Heselton had grown up listening to his father’s stories of travelling. He wanted to experience the joy of travelling and practising Karate in Japan.

In 1995, at the age of 19, Heselton took out a loan for a visit to Japan. He obtained a three-month tourist Visa and travelled to Tokyo, via Moscow.

In Japan, Heselton discovered the Taishijuku dojo of JKA instructor, Tatsuya Naka, where he started training. He came to realise that relationships in the dojo and the wider Japanese culture were built on mutual respect. One of the things he had to get used to was the sempai/kohai relationship within the dojo.

While in Tokyo Heselton supplemented his income by teaching English at a foreign language school. He also started training under Naka and Koichiro Okuma at the Dokkyo University Karate club. He trained at the club until 1999.

In 1997 Heselton competed in the KUGB Shotokan Cup Under 21 Tournament. In the Individual Kumite event, he finished in first place.

1999 saw one of Heselton’s first tournament successes in Japan. He won the Individual Kumite title at the JKA Kanto Tournament.

Heselton enrolled at Takushoku University in the year 2000. He joined the University’s Karate club. He trained under the well respected Katsunori Tsuyama. That year he competed at the JKA Tokyo Tournament, where he won the Individual Kumite title.

Heselton’s time at Takushoku was mentally and physically challenging. He had to juggle his time between his studies and his tough Karate training. He normally trained around six hours a day and frequently took part in competitions, as a member of the University’s Karate Team.

In 2002 Heselton made history by becoming the Captain of the Takushoku Karate Team. He was the first foreigner to hold the position. In fact, he was the first foreigner to hold the position at a premier Japanese university Karate club.

At the 43rd All Japan Karate Championships, Heselton was part of a team that won the Team Kumite event.

In 2004 Heselton graduated from Takushoku University.

At the 2004 JKA Tokyo Tournament, Heselton won the Individual Kumite title. However, he had been suffering from intense back pain. This had developed during his time at Takushoku University. Following an MRI it was discovered he had two herniated discs and a large benign tumour on his spine.

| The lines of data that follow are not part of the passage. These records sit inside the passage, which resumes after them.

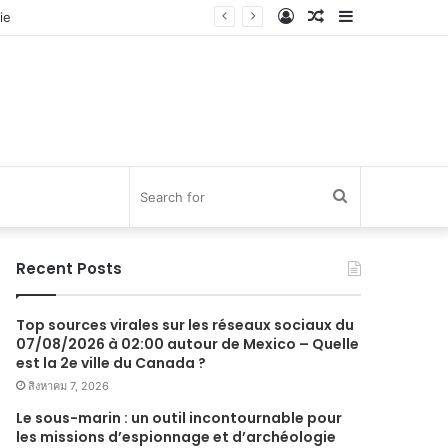
Log
Random
Sidebar
In
Article
Search
for
Recent Posts
Top sources virales sur les réseaux sociaux du
07/08/2026 à 02:00 autour de Mexico – Quelle
est la 2e ville du Canada ?
สิงหาคม 7, 2026
Le sous-marin : un outil incontournable pour
les missions d’espionnage et d’archéologie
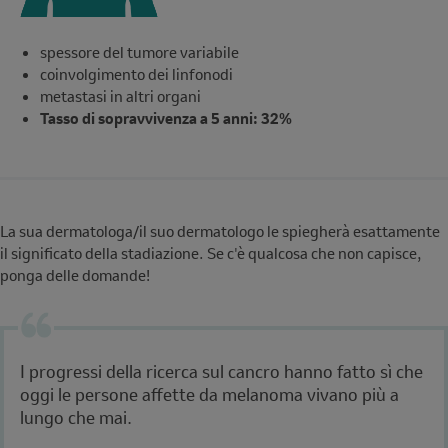
spessore del tumore variabile
coinvolgimento dei linfonodi
metastasi in altri organi
Tasso di sopravvivenza a 5 anni: 32%
La sua dermatologa/il suo dermatologo le spiegherà esattamente
il significato della stadiazione. Se c'è qualcosa che non capisce,
ponga delle domande!
I progressi della ricerca sul cancro hanno fatto sì che
oggi le persone affette da melanoma vivano più a
lungo che mai.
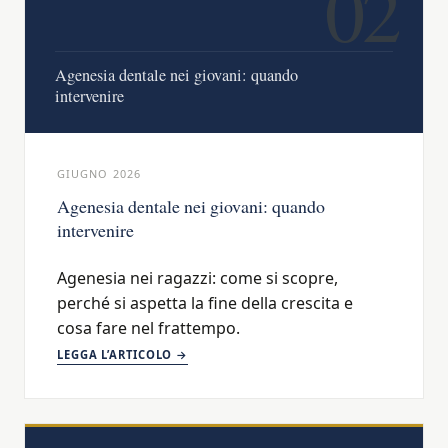
02
Agenesia dentale nei giovani: quando
intervenire
GIUGNO 2026
Agenesia dentale nei giovani: quando
intervenire
Agenesia nei ragazzi: come si scopre,
perché si aspetta la fine della crescita e
cosa fare nel frattempo.
LEGGA L’ARTICOLO →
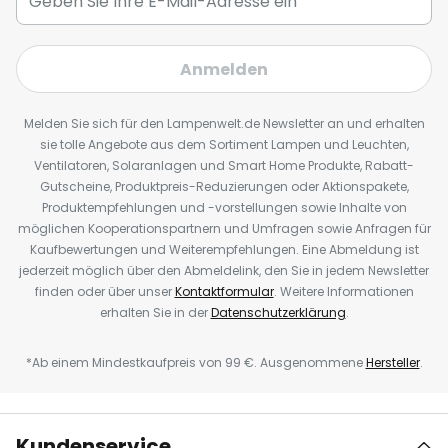
Anmelden
Melden Sie sich für den Lampenwelt.de Newsletter an und erhalten
sie tolle Angebote aus dem Sortiment Lampen und Leuchten,
Ventilatoren, Solaranlagen und Smart Home Produkte, Rabatt-
Gutscheine, Produktpreis-Reduzierungen oder Aktionspakete,
Produktempfehlungen und -vorstellungen sowie Inhalte von
möglichen Kooperationspartnern und Umfragen sowie Anfragen für
Kaufbewertungen und Weiterempfehlungen. Eine Abmeldung ist
jederzeit möglich über den Abmeldelink, den Sie in jedem Newsletter
finden oder über unser
Kontaktformular
. Weitere Informationen
erhalten Sie in der
Datenschutzerklärung
.
*Ab einem Mindestkaufpreis von 99 €. Ausgenommene
Hersteller
.
Kundenservice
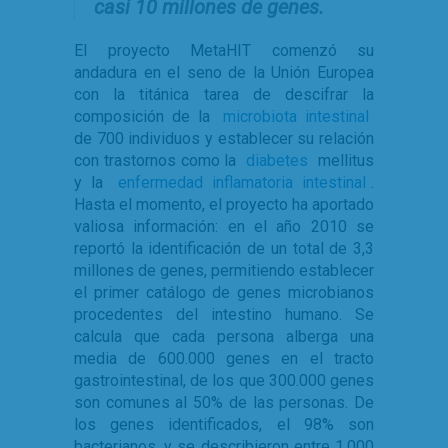
casi 10 millones de genes.
El proyecto MetaHIT comenzó su
andadura en el seno de la Unión Europea
con la titánica tarea de descifrar la
composición de la
microbiota intestinal
de 700 individuos y establecer su relación
con trastornos como la
diabetes
mellitus
y la
enfermedad inflamatoria intestinal
.
Hasta el momento, el proyecto ha aportado
valiosa información: en el año 2010 se
reportó la identificación de un total de 3,3
millones de genes, permitiendo establecer
el primer catálogo de genes microbianos
procedentes del intestino humano. Se
calcula que cada persona alberga una
media de 600.000 genes en el tracto
gastrointestinal, de los que 300.000 genes
son comunes al 50% de las personas. De
los genes identificados, el 98% son
bacterianos, y se describieron entre 1.000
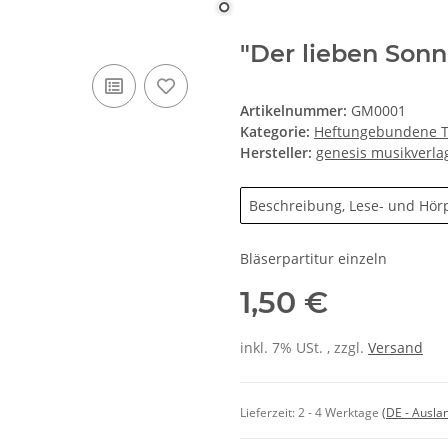
"Der lieben Sonn
Artikelnummer:
GM0001
Kategorie:
Heftungebundene Ti
Hersteller:
genesis musikverla
Beschreibung, Lese- und Hör
Bläserpartitur einzeln
1,50 €
inkl. 7% USt. , zzgl.
Versand
Lieferzeit:
2 - 4 Werktage
(DE - Ausla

Leading up to the 47th JKA All Japan Karate Championships, Heselton couldn’t really train, because of his back pain. In the Individual Kumite event, he finished in the top eight. In a controversial match, he lost to Koji Ogata. He clearly won the match, with two clean scores. However, to the displeasure of the crowd, the judges awarded the bout to Ogata.

In 2005 Heselton established the ISKC dojo.

By 2008 Heselton had been promoted to 4th Dan by the JKA.

On 27 June 2010, at the 53rd All Japan Karate Championships, Heselton finished in joint third with Riki Kumeta. This was his highest placing at the All Japan Championships. Keisuke Nemoto won the title, with Shimizu Ryosuke in second place.

In 2011 Heselton appeared in the Japanese film, ‘Karate Girl‘, starring Rina Takeda. He played one of the henchmen in the film. Tatsuya Naka also appeared in the film as Takeda’s father.

On 18-19 October 2014 the Funakoshi Gichin Cup 13th Karate World Championship Tournament was held in Tokyo. Heselton was part of an English Kumite Team consisting of Joel Woof, Mohammed Salih, Jovan Masalunga, and George Draganov. The team finished in a respectable 4th place, behind Japan, Belgium, and Chile.

On a visit back to the UK in 2014, Heselton took a trip down memory lane. He visited and trained at the York Kenshinkan dojo, where he had trained as a teenager.

In 2017 Heselton became an Associate Professor in the Faculty of International Studies at Takushoku University. He primarily taught English to speakers of other languages.

Richard Heselton has shown how one can turn dreams into reality. He had a dream of wanting to learn Karate in Japan. This has become a reality for him. He has gone from being a much-respected competitor to being a much-respected teacher. He has developed a good rapport for teaching kids, especially those with learning disabilities. Married, he has made a life and home for himself in Japan.